**Ação necessária 1**
De acordo com o texto sobre rotulagem frontal de alimentos, qual é o único país que tem implementação obrigatória desses sistemas?

--- --- ---

Em entrevista ao Joio, presidente da Associação Brasileira das Indústrias de Alimentação defende semáforo como melhor sistema
A Agência Nacional de Vigilância Sanitária (Anvisa) deve dar hoje, 21, um passo importante na definição de um novo modelo de rotulagem frontal de alimentos industrializados. A pauta da reunião da diretoria prevê a apresentação do relatório de análise de impacto regulatório, ou seja, das impressões gerais sobre os modelos em discussão.
No papel, o pressuposto desses sistemas é encorajar hábitos mais saudáveis, na busca por um freio aos índices de sobrepeso e obesidade, que já afetam mais da metade da população brasileira.
Mas há diferenças grandes em termos de resultado. O tema é recente. Países ao redor do mundo desenvolvem sistemas próprios. E apenas o Chile tem implementação obrigatória. De modo que os estudos científicos ainda se acumulam, porém com sinais cada vez mais claros de quais modelos funcionam melhor.
Por aqui, a Associação Brasileira das Indústria de Alimentação (Abia) apresentou à Anvisa um semáforo adaptado ao sistema de adesão voluntária criado em 2006, no Reino Unido. O padrão mostra as cores verde, amarelo e vermelho para açúcar, gordura saturada e sódio. Basicamente, traz para a frente do rótulo algumas informações que já constam da tabela nutricional, acrescidas de cores que, na visão da Abia, facilitam a interpretação.
O recém-eleito presidente da organização, Wilson Mello Neto, respondeu por e-mail a algumas perguntas do Joio. “A rotulagem nutricional é uma das medidas para incentivar uma alimentação equilibrada, o que significa comer com moderação e de forma variada”, defende.
Há outros modelos em disputa. Um deles é inspirado no caso chileno, com sinais de advertência para sal, açúcar, gorduras e gorduras saturadas. É o sistema defendido pela Aliança pela Alimentação Adequada e Saudável, que reúne organizações não governamentais e pesquisadores. Segundo reportagem do jornal Folha de S. Paulo, a análise de impacto regulatório mostrará que esse é o sistema mais eficaz.
Também não é segredo a posição do Joio: nossa carta de princípios adota as linhas do Guia Alimentar para a População Brasileira, com a recomendação de que sejam evitados os alimentos ultraprocessados. As evidências científicas mostram que o sistema de advertências é o que melhor funciona nesse sentido.

--- --- ---

**Ação necessária 2**
Disponha todas as linhas da listagem abaixo como uma tabela Markdown com as colunas n (número da linha) e Linha, omitindo as linhas em branco. Deixe as imagens fora da resposta.

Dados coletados
--- --- ---

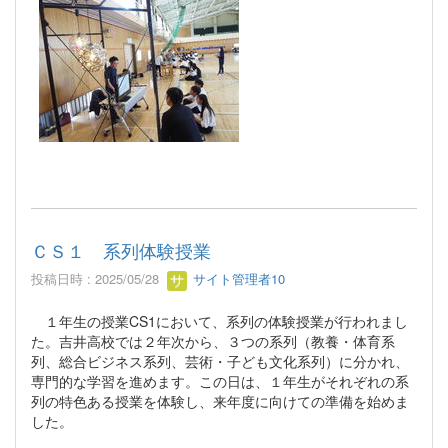
ＣＳ１ 系列体験授業
投稿日時 : 2025/05/28
サイト管理者10
１年生の授業CS1において、系列の体験授業が行われまし
た。吉井高校では２年次から、３つの系列（教養・体育系
列、総合ビジネス系列、芸術・子ども文化系列）に分かれ、
専門的な学習を進めます。この日は、１年生がそれぞれの系
列の特色ある授業を体験し、来年度に向けての準備を始めま
した。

--- --- ---

**Campo de resposta 1**
O Chile.

**Campo de resposta 2**
| n | Linha |
|---|---|
| 1 | ＣＳ１ 系列体験授業 |
| 2 | 投稿日時 : 2025/05/28 |
| 3 | サイト管理者10 |
| 4 | １年生の授業CS1において、系列の体験授業が行われまし |
| 5 | た。吉井高校では２年次から、３つの系列（教養・体育系 |
| 6 | 列、総合ビジネス系列、芸術・子ども文化系列）に分かれ、 |
| 7 | 専門的な学習を進めます。この日は、１年生がそれぞれの系 |
| 8 | 列の特色ある授業を体験し、来年度に向けての準備を始めま |
| 9 | した。 |